Uganda erupts after another arrest
But while Wine’s detentions are not new, the public reaction to his arrest this week caught experts and human rights defenders by surprise.
“Museveni’s hold on power has been achieved by visiting violence, intimidation, corruption and bribery – this is not new,” said Opiyo. “What’s new is the level of reaction from the public.”
Wine’s arrest on Wednesday triggered immediate protests in Kampala and quickly spread to other towns across the East African nation. By late Wednesday, the Red Cross said it had treated dozens of injured, including 11 people for gunshot wounds. By Thursday night, the situation had deteriorated, with shop windows broken and looted, and youths burning tyres on the streets, demanding Wine’s release.

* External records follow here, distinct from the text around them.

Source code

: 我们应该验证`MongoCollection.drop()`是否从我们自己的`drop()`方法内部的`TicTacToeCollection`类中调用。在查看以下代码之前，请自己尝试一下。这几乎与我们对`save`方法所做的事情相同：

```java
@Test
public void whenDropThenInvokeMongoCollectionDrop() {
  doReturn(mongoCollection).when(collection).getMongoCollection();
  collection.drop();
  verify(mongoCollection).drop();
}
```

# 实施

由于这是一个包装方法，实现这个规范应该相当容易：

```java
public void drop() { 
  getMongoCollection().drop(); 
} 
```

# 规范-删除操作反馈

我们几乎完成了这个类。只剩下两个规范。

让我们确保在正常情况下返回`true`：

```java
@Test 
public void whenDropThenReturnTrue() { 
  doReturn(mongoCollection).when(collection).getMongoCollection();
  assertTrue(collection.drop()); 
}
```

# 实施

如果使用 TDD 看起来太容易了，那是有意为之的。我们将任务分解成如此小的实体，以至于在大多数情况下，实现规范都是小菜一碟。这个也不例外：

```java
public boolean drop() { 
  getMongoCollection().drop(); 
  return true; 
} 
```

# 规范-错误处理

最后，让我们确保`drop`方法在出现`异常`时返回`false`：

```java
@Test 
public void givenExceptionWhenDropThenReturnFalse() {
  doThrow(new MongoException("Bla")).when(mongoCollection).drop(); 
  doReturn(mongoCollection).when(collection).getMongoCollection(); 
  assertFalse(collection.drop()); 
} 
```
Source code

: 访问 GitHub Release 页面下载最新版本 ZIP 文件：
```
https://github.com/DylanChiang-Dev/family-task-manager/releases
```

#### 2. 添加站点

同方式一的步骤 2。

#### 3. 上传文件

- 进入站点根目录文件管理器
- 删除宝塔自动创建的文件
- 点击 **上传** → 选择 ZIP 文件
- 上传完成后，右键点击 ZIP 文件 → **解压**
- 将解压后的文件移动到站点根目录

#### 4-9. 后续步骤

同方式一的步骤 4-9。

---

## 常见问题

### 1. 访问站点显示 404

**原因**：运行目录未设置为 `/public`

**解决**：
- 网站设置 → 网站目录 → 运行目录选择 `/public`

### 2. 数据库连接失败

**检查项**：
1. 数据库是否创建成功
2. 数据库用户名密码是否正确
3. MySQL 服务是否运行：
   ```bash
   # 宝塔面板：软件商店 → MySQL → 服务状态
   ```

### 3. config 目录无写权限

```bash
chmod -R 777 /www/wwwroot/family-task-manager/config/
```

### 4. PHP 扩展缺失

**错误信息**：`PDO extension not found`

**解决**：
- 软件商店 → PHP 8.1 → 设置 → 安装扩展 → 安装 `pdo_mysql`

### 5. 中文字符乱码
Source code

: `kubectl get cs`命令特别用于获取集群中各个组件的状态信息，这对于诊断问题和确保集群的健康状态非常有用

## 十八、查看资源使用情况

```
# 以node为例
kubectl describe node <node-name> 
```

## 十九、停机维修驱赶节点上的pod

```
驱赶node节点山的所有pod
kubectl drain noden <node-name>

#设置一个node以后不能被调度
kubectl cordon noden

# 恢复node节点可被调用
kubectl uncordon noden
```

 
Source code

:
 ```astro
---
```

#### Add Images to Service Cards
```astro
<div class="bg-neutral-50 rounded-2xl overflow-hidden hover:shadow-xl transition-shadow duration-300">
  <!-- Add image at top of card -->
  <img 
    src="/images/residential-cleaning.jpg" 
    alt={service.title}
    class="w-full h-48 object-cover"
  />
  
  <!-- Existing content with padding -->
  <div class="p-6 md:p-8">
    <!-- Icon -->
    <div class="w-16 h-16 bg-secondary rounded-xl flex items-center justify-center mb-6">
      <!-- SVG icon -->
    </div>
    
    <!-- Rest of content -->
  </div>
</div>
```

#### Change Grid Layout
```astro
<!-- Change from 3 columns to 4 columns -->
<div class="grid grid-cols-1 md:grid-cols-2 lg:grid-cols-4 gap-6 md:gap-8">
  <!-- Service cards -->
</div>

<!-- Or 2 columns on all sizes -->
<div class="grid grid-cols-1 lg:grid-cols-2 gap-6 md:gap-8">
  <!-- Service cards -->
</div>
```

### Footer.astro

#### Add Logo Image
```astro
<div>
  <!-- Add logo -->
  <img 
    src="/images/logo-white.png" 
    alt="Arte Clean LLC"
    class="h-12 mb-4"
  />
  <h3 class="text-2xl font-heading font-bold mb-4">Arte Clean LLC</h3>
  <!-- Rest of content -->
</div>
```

Ugandan police maintain their forces were containing rioters who were targeting people who did not support Wine’s National Unity Platform (NUP) party. "What we have seen in the last few days, that is violence, vandalism, looting, intimidation and threats, are crimes that were being committed [against] people who are not pro-NUP," said police spokesman Fred Enanga. "This is not something that we can tolerate."
‘Using Covid to obtain political advantage’
While admitting the situation had turned “very intense”, Opiyo noted that the disproportionate and indiscriminate use of force by security officers had exacerbated the violence.
“There’s no doubt the brutality of the security agencies was met with unruly conduct by people who were outraged and using every means to express their outrage,” said Opiyo.
In a country mired in poverty and youth unemployment, public anger has been mounting against an ageing, governing clique that has arbitrarily deployed security officials to uphold the law as they see fit.
While Wine was arrested for flouting coronavirus restrictions, members of Museveni’s National Resistance Movement party have held packed campaign events in recent weeks that have been peacefully secured by law enforcement officials.
"Coronavirus restrictions are being used as an excuse for violent repression of the opposition and to give added advantage to the ruling party,” said Opiyo. “This is about using Covid to obtain political advantage.”
The use of armed plainclothes men on Thursday has also terrified the citizenry, adding to insecurity fears in the run-up to the January 15 elections.
“This is not the first time we have seen them on the streets, often times they work alongside uniformed security personnel,” explained Opiyo. “But since they are government employed individuals, it’s often difficult to hold them to account.”
While the mysterious gunmen in T-shirts are allowed to “control the street” with impunity, human rights defenders in Uganda are bracing for a particularly intimidating campaign season.
A day after posting the posting the video clip and other images of armed men in civilian clothes, Opiyo admitted he was concerned for his safety as well as the safety of other human rights defenders and civil society activists in Uganda.
“I slept in my office last night because I got word that I was being trailed. They are very unhappy that I’m posting these updates. Two days ago, civil society activists were stopped in their car, and taken out and beaten, journalists are being beaten, any group that questions the authorities are being brutalised,” said Opiyo. “I don’t feel safe, but this is my home and I’m not going anywhere.”